Thursday, November 14, 2002

i need to rest my aching head. it's 6:35 in the morning and brasilia and i've been spending the night ripping cds, attempting to pack [and getting nowhere], eating junk food and...well...that's it. my life. or...my life here is about to end. this is my last full day in brazil...tomorrow morning [friday] is going to be spent...leaving. 2 and a half months pass by so fast. whatever. i can't wait to go home. but i can wait to do the things that i have to do when i get home...just that i can't. i mean...who can fit in banking, applying for university and updating car insurance and road tax documentation in 3 days? a lot of people, but not me...for i am the master procrastinator. hey. that rhymes. in a way. but alas, i have no choice, if i want to drive a kancil...which i don't want to, but then again...i have no choice. i could go on whining and whining but the truth of the matter is, this is my second time typing something like this out in 10 minutes...try #1 didn't really get published. mmmph. there's a flaw in the system. that statement brings back thoughts of a never-ending metropolis [or at least just sydney] being bullet-ridden and full of people in cool black suits. and slow motion shots of girls holding a gun ala two gun mojo. speaking of mojo...the powerpuff girls are so cute. they're adorable. mmm. this is probably a symptom of staying up for a long time. probably...but not likely...mmm. the birds are chirping outside. and they're pretty loud. i wish i could smile a bit, but i'm slightly cranky. my eyes are starting to hurt, and i've just realized that i'm still blabbering away about nothing...though i guess that's what the point of this whole thing is. well...a brief introduction seems to be at hand here. i guess.

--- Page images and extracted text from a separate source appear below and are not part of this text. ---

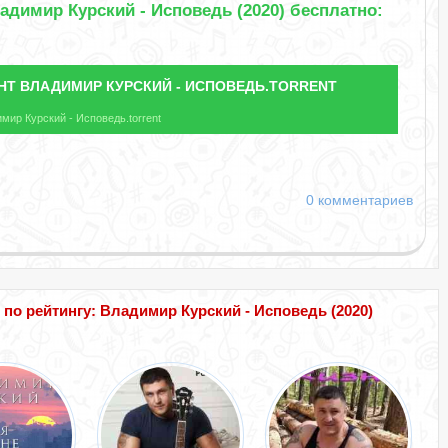
адимир Курский - Исповедь (2020) бесплатно:
НТ
ВЛАДИМИР КУРСКИЙ - ИСПОВЕДЬ.TORRENT
мир Курский - Исповедь.torrent
0 комментариев
о рейтингу: Владимир Курский - Исповедь (2020)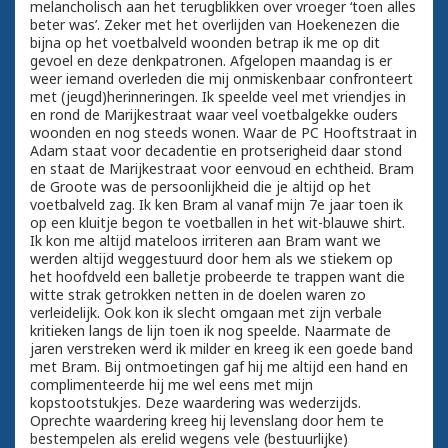
melancholisch aan het terugblikken over vroeger ‘toen alles
beter was’. Zeker met het overlijden van Hoekenezen die
bijna op het voetbalveld woonden betrap ik me op dit
gevoel en deze denkpatronen. Afgelopen maandag is er
weer iemand overleden die mij onmiskenbaar confronteert
met (jeugd)herinneringen. Ik speelde veel met vriendjes in
en rond de Marijkestraat waar veel voetbalgekke ouders
woonden en nog steeds wonen. Waar de PC Hooftstraat in
Adam staat voor decadentie en protserigheid daar stond
en staat de Marijkestraat voor eenvoud en echtheid. Bram
de Groote was de persoonlijkheid die je altijd op het
voetbalveld zag. Ik ken Bram al vanaf mijn 7e jaar toen ik
op een kluitje begon te voetballen in het wit-blauwe shirt.
Ik kon me altijd mateloos irriteren aan Bram want we
werden altijd weggestuurd door hem als we stiekem op
het hoofdveld een balletje probeerde te trappen want die
witte strak getrokken netten in de doelen waren zo
verleidelijk. Ook kon ik slecht omgaan met zijn verbale
kritieken langs de lijn toen ik nog speelde. Naarmate de
jaren verstreken werd ik milder en kreeg ik een goede band
met Bram. Bij ontmoetingen gaf hij me altijd een hand en
complimenteerde hij me wel eens met mijn
kopstootstukjes. Deze waardering was wederzijds.
Oprechte waardering kreeg hij levenslang door hem te
bestempelen als erelid wegens vele (bestuurlijke)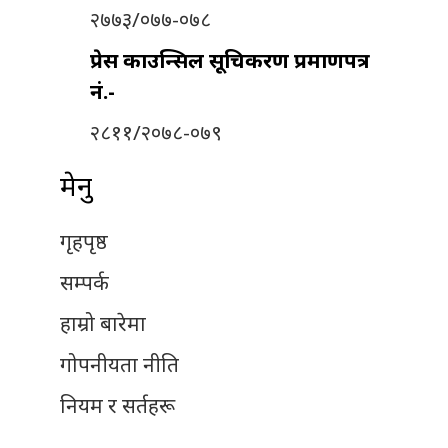
२७७३/०७७-०७८
प्रेस काउन्सिल सूचिकरण प्रमाणपत्र
नं.-
२८११/२०७८-०७९
मेनु
गृहपृष्ठ
सम्पर्क
हाम्रो बारेमा
गोपनीयता नीति
नियम र सर्तहरू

to cut it short...i'm 19, a full-fledged funkyhippo [with even some groove to spare to all you spacemonekeys out there who have no beat], a whitey in a chink body [banana republican], with a passion for the voice. yes. i'm that funky; it's all all-out crime. mmm. 40 more minutes and i'm going to the pool. absolutely. i'll probably sleep and drown in it, and no one would probably notice. it's that bad...if you're reading this, paolo, you're the star of my show. yes, now that i have the thought of doing it, let me tell you about [sic]...[sic] was the brainchild of paolo and jason sanjeev [who has since gone awol]. the band's objective is to be as obnoxious and as uppity...more than any other band around. but a few things hold the band from stardom.

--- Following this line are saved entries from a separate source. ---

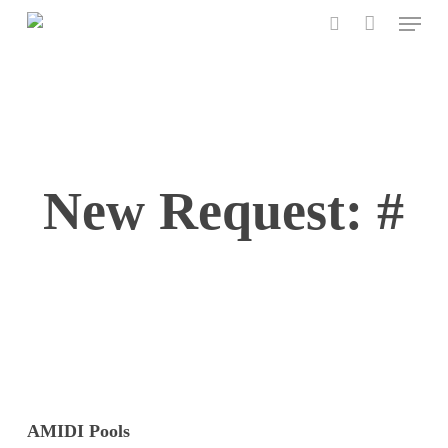
Menu
Skip
to
search
main
content
New Request: #
AMIDI Pools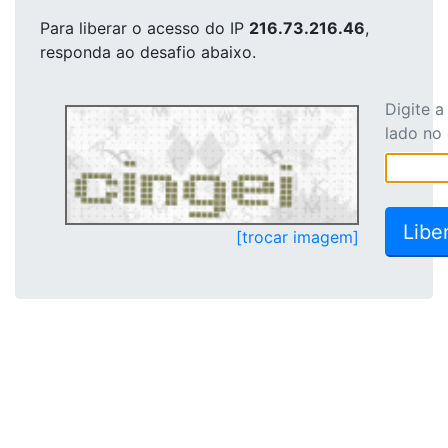
Para liberar o acesso
do IP
216.73.216.46
,
responda ao desafio abaixo.
Digite 
lado no
[trocar imagem]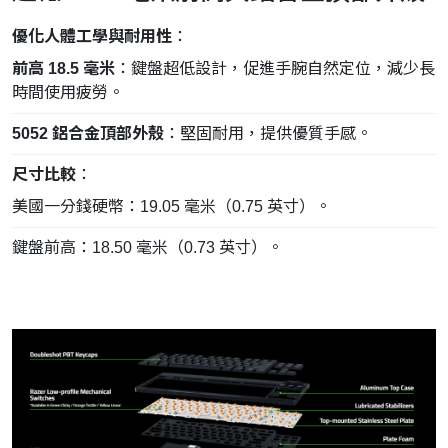
優化人體工學與耐用性
：
前高 18.5 毫米
：鍵盤超低設計，促進手腕自然定位，減少長
時間使用疲勞。
5052 鋁合金頂部外殼
：堅固耐用，提供優質手感。
尺寸比較
：
美國一分錢硬幣：19.05 毫米（0.75 英寸）。
鍵盤前高：18.50 毫米（0.73 英寸）。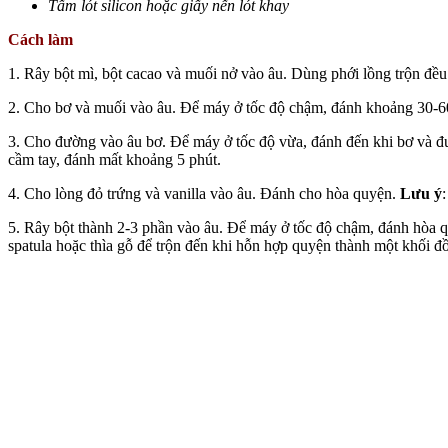
Tấm lót silicon hoặc giấy nến lót khay
Cách làm
1. Rây bột mì, bột cacao và muối nở vào âu. Dùng phới lồng trộn đề
2. Cho bơ và muối vào âu. Để máy ở tốc độ chậm, đánh khoảng 30-
3. Cho đường vào âu bơ. Để máy ở tốc độ vừa, đánh đến khi bơ và 
cầm tay, đánh mất khoảng 5 phút.
4. Cho lòng đỏ trứng và vanilla vào âu. Đánh cho hòa quyện.
Lưu ý
5. Rây bột thành 2-3 phần vào âu. Để máy ở tốc độ chậm, đánh hòa quy
spatula hoặc thìa gỗ để trộn đến khi hỗn hợp quyện thành một khối đ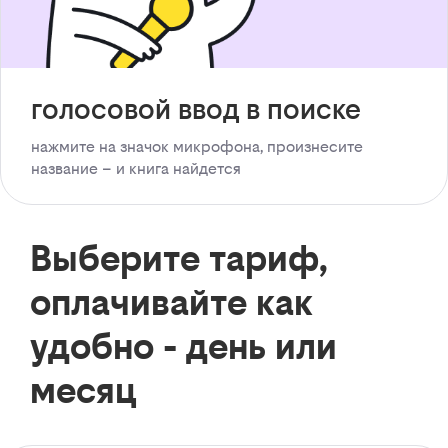
голосовой ввод в поиске
нажмите на значок микрофона, произнесите
название – и книга найдется
Выберите тариф,
оплачивайте как
удобно - день или
месяц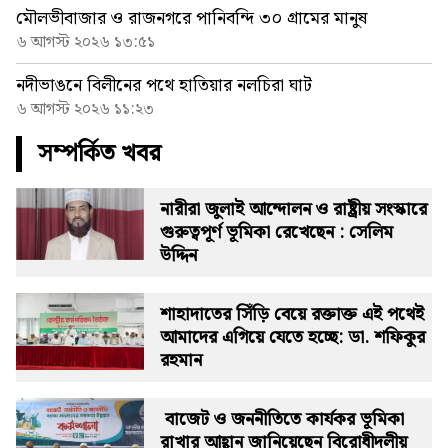
মৌলভীবাজার ও রাজনগরে পানিবন্দি ৩০ গ্রামের মানুষ
৬ আগস্ট ২০২৬ ১৩:৫১
নদীভাঙনে বিলীনের পথে হাতিয়ার নলচিরা ঘাট
৬ আগস্ট ২০২৬ ১১:২৩
সম্পর্কিত খবর
নারীরা জুলাই আন্দোলন ও রাষ্ট্রীয় সংস্কারে
গুরুত্বপূর্ণ ভূমিকা রেখেছেন : সেলিম
উদ্দিন
শাহাদাতের সিঁড়ি বেয়ে রক্তাক্ত এই পথেই
আমাদের এগিয়ে যেতে হচ্ছে: ডা. শফিকুর
রহমান
বাজেট ও জননীতিতে কার্যকর ভূমিকা
রাখার আহ্বান জানিয়েছেন বিরোধীদলীয়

#1: there is no band at the moment, save paolo and a beat maker.
#2: paolo is [sic]...who's been to every [sic] gig? paolo. [it worked better if the name "krist n." replaced "paolo" and "[sic]" was replaced with "nirvana"].
#3: paolo writes the songs of [sic]...which have been sorely lacking.

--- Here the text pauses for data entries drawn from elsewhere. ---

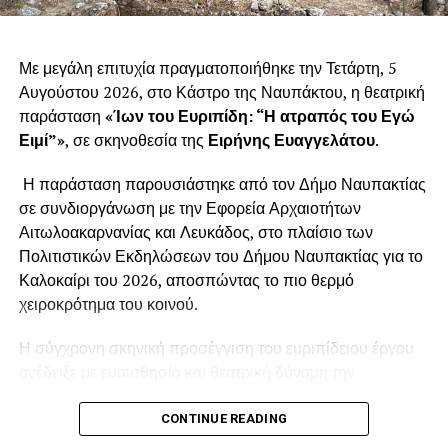
Με μεγάλη επιτυχία πραγματοποιήθηκε την Τετάρτη, 5
Αυγούστου 2026, στο Κάστρο της Ναυπάκτου, η θεατρική
παράσταση
«Ίων του Ευριπίδη: “Η ατραπός του Εγώ
Ειμί”»
, σε σκηνοθεσία της
Ειρήνης Ευαγγελάτου
.
Η παράσταση παρουσιάστηκε από τον Δήμο Ναυπακτίας
σε συνδιοργάνωση με την Εφορεία Αρχαιοτήτων
Αιτωλοακαρνανίας και Λευκάδος, στο πλαίσιο των
Πολιτιστικών Εκδηλώσεων του Δήμου Ναυπακτίας για το
Καλοκαίρι του 2026, αποσπώντας το πιο θερμό
χειροκρότημα του κοινού.
Η σύγχρονη σκηνική προσέγγιση του ευριπίδειου έργου
ανέδειξε με ευαισθησία και θεατρική δύναμη την
αναζήτηση της ταυτότητας, την ανάγκη της αυτογνωσίας,
το τραύμα της εγκατάλειψης και τη συμφιλίωση με το
CONTINUE READING
παρελθόν. Η σκηνοθετική ματιά της Ειρήνης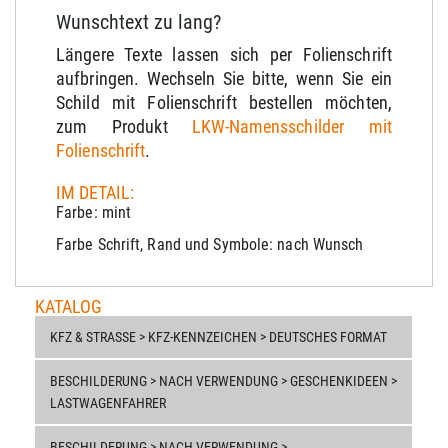
Wunschtext zu lang?
Längere Texte lassen sich per Folienschrift
aufbringen. Wechseln Sie bitte, wenn Sie ein
Schild mit Folienschrift bestellen möchten,
zum Produkt
LKW-Namensschilder mit
Folienschrift
.
IM DETAIL:
Farbe: mint
Farbe Schrift, Rand und Symbole: nach Wunsch
KATALOG
KFZ & STRASSE > KFZ-KENNZEICHEN > DEUTSCHES FORMAT
BESCHILDERUNG > NACH VERWENDUNG > GESCHENKIDEEN >
LASTWAGENFAHRER
BESCHILDERUNG > NACH VERWENDUNG >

#4: i sing like a croaking frog. that's probably why there're no groupies.

well, today is the day that i fight back. yes. it is. i'll write songs...good ones...and contribute them to the [sic] canon. no more taitalk (my yet to be released solo album)...i'll focus on [sic] indefinitely. my commitment to the band only shows how much i love it...remember...God gave rock and roll to you...and you can thank Kiss for that lovely title. yes. the planes are flying overhead. i stay near a airport. airports remind me of u2 in the "beautiful day" video from their album all that you can't leave behind (universal, 2001). and speaking of which...i saw their live in boston concert video on hbo just now, from 0130 to 0300...it was good stuff. bono is the man to beat. he's so full of energy...he was running laps around. mmm. i wonder how many calories you lose by performing a night. yes. a vainpot am i. a chinese peacock. just without the grace and beauty. grace finds beauty in many things. amen. that's all for now. i want to swim with the leaves and be free. be free. walk on. amen.